Cuando el español se dio la vuelta observó el rostro de la mujer que le había curado sus heridas.
—¿Usted? —preguntó Hércules sorprendido.
—Obedezca —dijo la mujer apuntándole.
—¿Por qué defiende a un individuo como este? —preguntó Hércules.
—Usted no lo entiende. Oleg es lo único que tengo, no puedo perderlo.
El oficial ruso sonrió y dio un paso, pero Hércules volvió a apuntarle.
—Pues si lo aprecia suelte el arma. Antes de que me mate, él también morirá.
Masha se quedó pensativa. No sabía lo rápido que podía disparar aquel hombre, pero su comentario la hizo dudar.
—No seas estúpida, no le dará tiempo. Dispárale —dijo Oleg fuera de sí.
—Pero… —dijo la mujer titubeante.
—Maldita zorra estúpida, dispara de una vez. Eres tan cobarde como el imbécil de tu marido.
La joven se quedó sorprendida. Aquel hombre con el rostro desfigurado por la rabia no parecía Oleg.
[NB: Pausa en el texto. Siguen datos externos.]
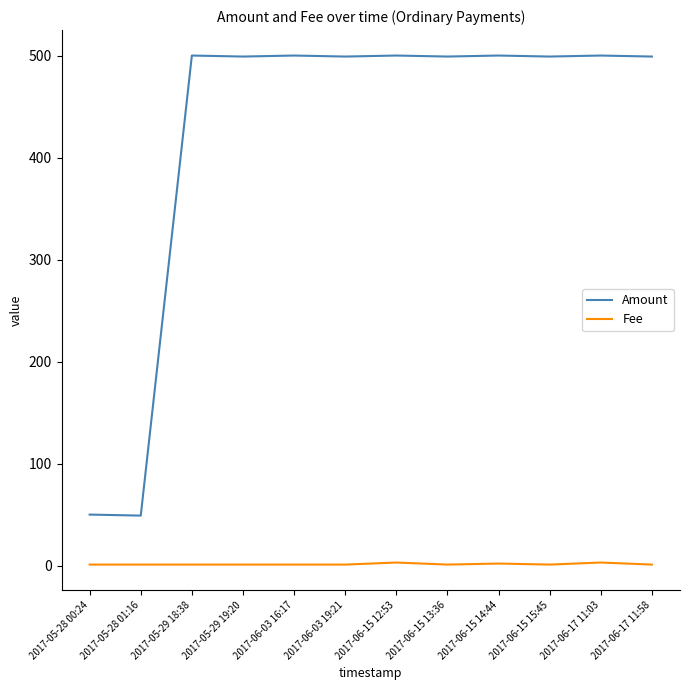

True or false: Amount and Fee intersect in this chart.

False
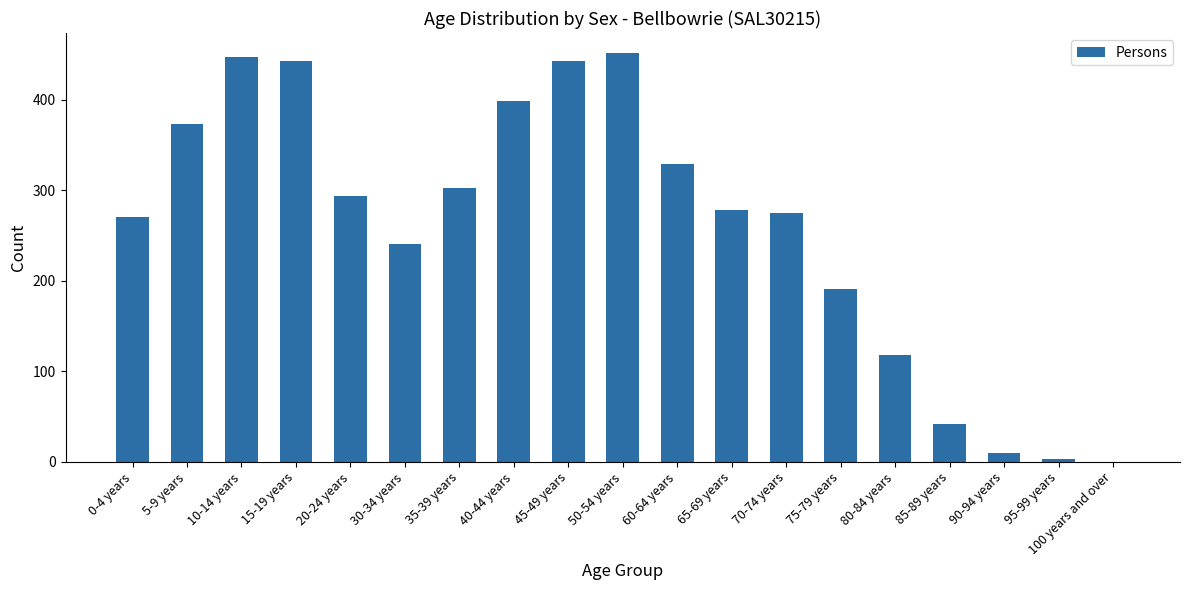

What is the sum of the values at 20-24 years and 75-79 years?

485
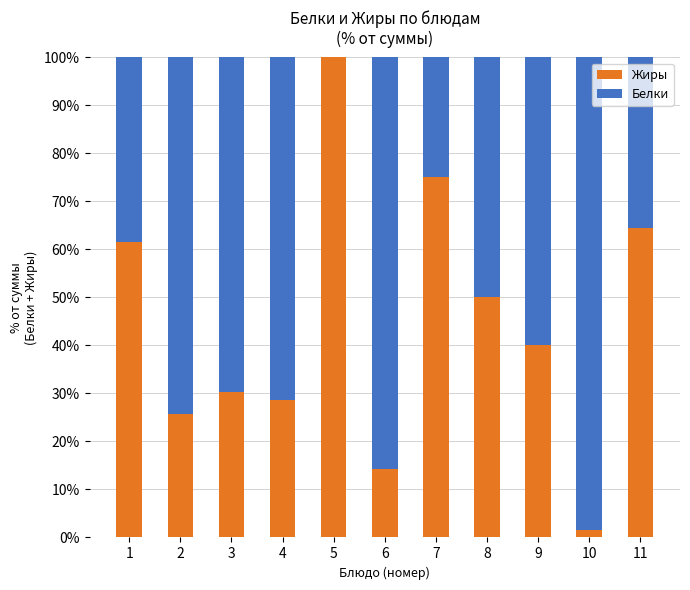

How many distinct data groups are displayed?

2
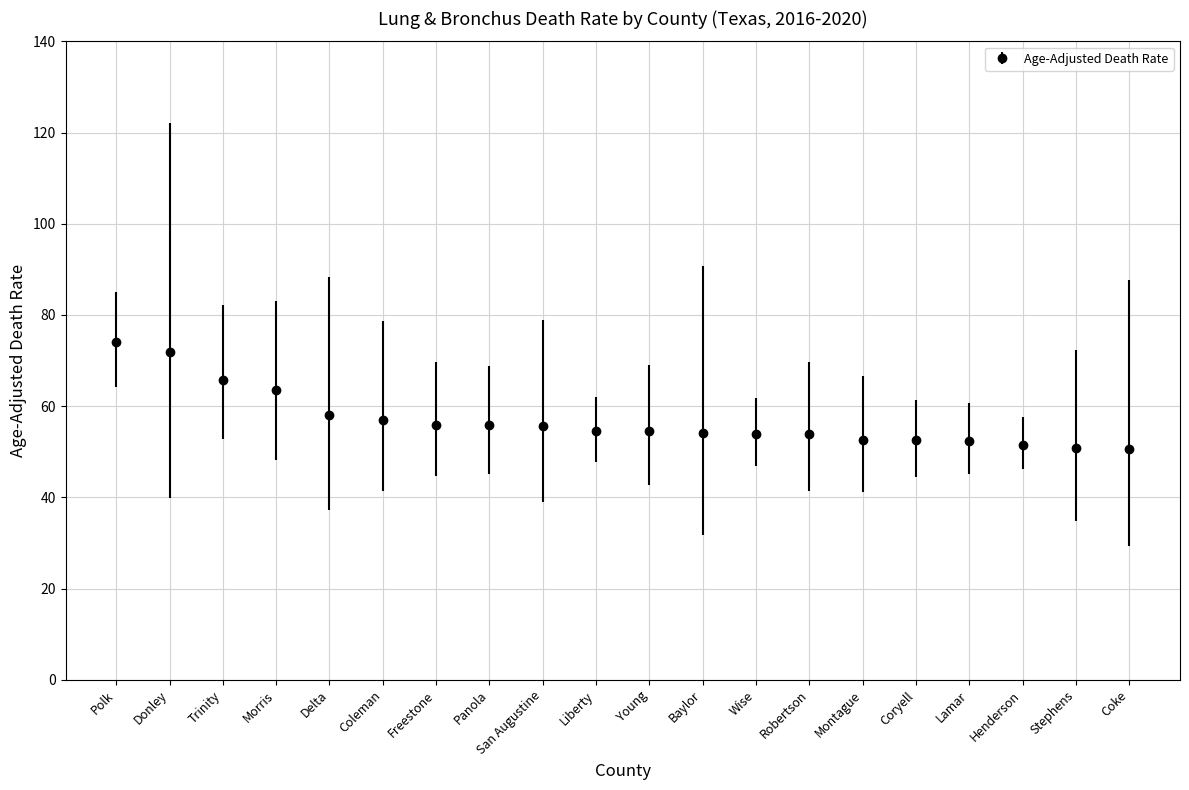

Is it true that the value at Liberty is 36.2?

False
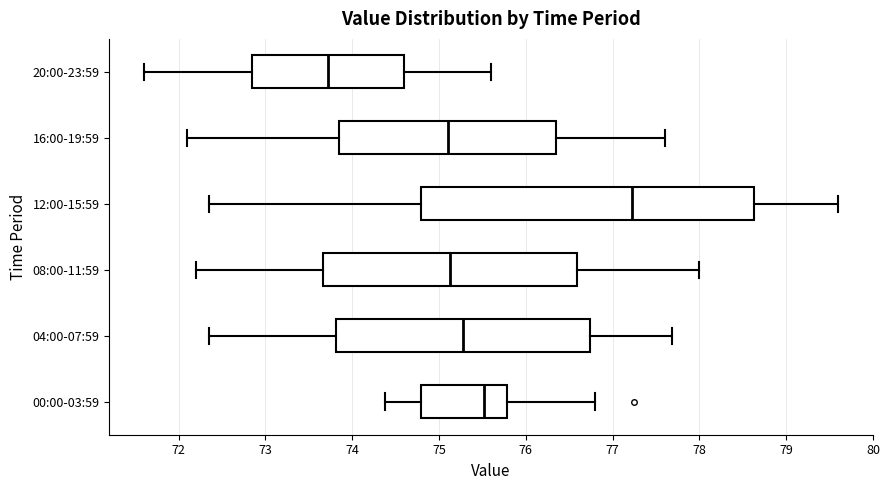

Which box is the widest, from its left edge to its right edge?

12:00-15:59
—¡Dispara, zorra! —gritó el ruso.
Unos segundos de silencio inundaron la sala. La joven no se atrevía a parpadear. A su mente acudieron las escenas de los últimos años de su vida. Una vida solitaria y difícil. Aquel hombre le había hecho recuperar las ganas de vivir. Lo único que le quedaba era él, todo lo demás parecía carecer de sentido.
—¡Dispara!
Masha levantó el brazo y Hércules se giró. Oleg aprovechó la confusión y se lanzó sobre el español. Los dos forcejearon, pero el ruso golpeó la herida de Hércules y este soltó el arma. El ruso tomó la pistola y apuntó. Un disparo resonó en la sala y el hombre murió al instante.